Intersectional Accuracy Disparities in Commercial Gender Classification
The paper written by Joy Buolamwini and Timnit Gebru analyses the accuracy of commercial face-based gender classification systems, with a focus on intersections of race and gender. The study evaluated 3 commercial gender classification algorithms by IBM, Microsoft, and Face++ with a dataset that the researchers previously tagged manually. The authors calculated accuracy rates by comparing the algorithms’ predictions to the manual work, and also analysed accuracy variation intersectionally (across different demographic groups, including race, skin type, and age).
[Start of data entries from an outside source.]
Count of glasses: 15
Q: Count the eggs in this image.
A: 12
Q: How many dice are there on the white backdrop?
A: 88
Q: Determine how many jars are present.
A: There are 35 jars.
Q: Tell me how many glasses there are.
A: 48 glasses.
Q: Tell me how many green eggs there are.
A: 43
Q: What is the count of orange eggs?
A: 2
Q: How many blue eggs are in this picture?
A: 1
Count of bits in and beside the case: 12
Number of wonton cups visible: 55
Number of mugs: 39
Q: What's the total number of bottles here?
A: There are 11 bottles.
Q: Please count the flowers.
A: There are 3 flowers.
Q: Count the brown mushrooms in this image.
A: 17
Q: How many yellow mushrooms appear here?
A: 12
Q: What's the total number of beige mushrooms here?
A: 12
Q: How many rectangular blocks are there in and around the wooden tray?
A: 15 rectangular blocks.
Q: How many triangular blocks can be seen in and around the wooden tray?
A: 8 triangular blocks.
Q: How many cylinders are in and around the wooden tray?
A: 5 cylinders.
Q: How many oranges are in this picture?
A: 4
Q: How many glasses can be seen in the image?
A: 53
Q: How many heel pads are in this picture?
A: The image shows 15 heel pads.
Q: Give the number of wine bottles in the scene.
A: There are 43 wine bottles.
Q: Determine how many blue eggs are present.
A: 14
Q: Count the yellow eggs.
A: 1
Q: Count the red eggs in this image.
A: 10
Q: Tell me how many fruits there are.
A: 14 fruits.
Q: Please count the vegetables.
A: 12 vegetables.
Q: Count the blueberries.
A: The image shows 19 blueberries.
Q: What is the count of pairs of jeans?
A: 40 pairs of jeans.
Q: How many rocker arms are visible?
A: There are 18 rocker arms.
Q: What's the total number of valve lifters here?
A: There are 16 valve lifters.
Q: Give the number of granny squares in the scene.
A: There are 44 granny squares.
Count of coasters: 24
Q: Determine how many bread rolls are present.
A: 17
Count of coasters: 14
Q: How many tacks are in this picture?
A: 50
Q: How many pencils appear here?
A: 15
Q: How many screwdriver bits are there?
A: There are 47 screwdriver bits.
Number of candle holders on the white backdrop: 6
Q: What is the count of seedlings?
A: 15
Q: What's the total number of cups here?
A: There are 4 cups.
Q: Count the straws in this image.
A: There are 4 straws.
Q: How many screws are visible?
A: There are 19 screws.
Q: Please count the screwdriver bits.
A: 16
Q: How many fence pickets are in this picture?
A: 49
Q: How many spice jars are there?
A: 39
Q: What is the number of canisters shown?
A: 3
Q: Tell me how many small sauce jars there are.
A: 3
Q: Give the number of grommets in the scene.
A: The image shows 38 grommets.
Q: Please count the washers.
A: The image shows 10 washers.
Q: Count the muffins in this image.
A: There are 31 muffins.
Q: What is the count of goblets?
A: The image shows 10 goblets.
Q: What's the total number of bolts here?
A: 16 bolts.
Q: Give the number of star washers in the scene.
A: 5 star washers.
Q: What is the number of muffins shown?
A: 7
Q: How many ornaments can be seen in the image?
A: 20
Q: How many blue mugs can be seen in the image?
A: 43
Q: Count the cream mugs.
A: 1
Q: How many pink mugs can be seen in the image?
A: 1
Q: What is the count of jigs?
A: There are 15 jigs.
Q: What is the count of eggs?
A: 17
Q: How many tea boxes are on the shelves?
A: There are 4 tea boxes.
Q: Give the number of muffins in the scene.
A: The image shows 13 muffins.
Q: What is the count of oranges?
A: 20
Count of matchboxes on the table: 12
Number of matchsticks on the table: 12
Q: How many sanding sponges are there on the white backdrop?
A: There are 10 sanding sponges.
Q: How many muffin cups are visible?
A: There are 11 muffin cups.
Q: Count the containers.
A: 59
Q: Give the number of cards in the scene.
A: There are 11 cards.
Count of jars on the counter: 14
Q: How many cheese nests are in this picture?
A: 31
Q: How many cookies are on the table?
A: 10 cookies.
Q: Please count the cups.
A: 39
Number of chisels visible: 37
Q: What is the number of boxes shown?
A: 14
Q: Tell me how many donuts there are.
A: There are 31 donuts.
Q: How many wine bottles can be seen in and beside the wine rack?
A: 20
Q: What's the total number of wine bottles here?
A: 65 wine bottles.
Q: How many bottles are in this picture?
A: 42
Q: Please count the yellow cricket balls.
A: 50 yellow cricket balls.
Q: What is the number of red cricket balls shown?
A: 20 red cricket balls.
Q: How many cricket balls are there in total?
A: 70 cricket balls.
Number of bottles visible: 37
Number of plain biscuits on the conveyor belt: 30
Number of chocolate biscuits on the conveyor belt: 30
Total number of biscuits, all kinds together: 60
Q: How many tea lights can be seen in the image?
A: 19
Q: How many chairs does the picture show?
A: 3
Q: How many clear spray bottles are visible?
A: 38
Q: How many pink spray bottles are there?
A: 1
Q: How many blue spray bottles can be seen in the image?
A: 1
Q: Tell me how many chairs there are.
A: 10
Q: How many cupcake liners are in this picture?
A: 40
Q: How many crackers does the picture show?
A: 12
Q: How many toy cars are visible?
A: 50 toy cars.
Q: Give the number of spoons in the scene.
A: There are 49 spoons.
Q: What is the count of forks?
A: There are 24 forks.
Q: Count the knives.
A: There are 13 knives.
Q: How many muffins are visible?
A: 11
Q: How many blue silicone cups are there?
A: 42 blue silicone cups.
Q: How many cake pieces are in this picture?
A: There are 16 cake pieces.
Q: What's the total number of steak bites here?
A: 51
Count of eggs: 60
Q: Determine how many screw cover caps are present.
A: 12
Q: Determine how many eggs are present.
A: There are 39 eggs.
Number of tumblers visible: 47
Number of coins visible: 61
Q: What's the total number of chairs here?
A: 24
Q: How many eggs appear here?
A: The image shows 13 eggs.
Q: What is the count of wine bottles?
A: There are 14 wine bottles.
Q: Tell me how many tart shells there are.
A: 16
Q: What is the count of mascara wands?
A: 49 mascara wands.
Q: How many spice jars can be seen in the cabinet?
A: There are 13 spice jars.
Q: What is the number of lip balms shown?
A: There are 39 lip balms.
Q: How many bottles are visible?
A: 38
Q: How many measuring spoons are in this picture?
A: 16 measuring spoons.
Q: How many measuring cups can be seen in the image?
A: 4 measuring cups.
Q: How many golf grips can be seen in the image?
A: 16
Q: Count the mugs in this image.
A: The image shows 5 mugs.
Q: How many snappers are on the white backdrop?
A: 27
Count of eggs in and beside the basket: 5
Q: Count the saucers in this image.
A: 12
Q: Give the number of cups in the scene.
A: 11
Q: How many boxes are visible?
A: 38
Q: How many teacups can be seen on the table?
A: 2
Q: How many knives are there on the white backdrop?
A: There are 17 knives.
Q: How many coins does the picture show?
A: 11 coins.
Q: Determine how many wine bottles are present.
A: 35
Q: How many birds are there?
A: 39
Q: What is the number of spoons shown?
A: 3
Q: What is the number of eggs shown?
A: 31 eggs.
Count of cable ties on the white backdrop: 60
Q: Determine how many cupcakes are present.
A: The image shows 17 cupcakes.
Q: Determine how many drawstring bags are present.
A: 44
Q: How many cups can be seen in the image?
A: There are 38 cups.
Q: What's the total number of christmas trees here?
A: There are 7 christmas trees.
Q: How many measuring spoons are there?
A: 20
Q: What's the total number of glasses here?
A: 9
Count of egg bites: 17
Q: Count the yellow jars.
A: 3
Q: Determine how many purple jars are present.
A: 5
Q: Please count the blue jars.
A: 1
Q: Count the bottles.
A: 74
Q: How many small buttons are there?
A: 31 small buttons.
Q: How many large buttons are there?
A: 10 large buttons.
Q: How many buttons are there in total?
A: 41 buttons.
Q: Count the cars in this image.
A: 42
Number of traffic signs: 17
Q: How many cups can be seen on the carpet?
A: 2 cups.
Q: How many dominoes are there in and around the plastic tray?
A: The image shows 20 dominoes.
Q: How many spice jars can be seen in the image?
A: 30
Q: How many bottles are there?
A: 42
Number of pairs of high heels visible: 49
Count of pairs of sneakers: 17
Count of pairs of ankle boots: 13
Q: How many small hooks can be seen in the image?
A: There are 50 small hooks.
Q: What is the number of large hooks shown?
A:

The main conclusion of the study is that “[i]nclusive benchmark datasets and subgroup accuracy reports will be necessary to increase transparency and accountability in artificial Intelligence” which is possible if the demographic and phenotypic characteristics of the training datasets and the algorithms’ performance are disclosed as open information. The authors point out that more research is necessary to determine if the significant error rate disparities based on gender, skin type, and intersectional sub-groups found in this study of gender classification persist in other computer vision tasks involving humans.
Besides finding that the commercial algorithms evaluated performed worse for faces with darker skin tones and for female faces, particularly for darker-skinned women, the authors delivered a “new dataset with more balanced skin type and gender representation”, which is a remarkable contribution to reduce biased decisions made by AI algorithms in contexts where accuracy is crucial. The authors also suggest that future research and development in this area should prioritize creating gender classification systems that are inclusive, accurate, and free from biases.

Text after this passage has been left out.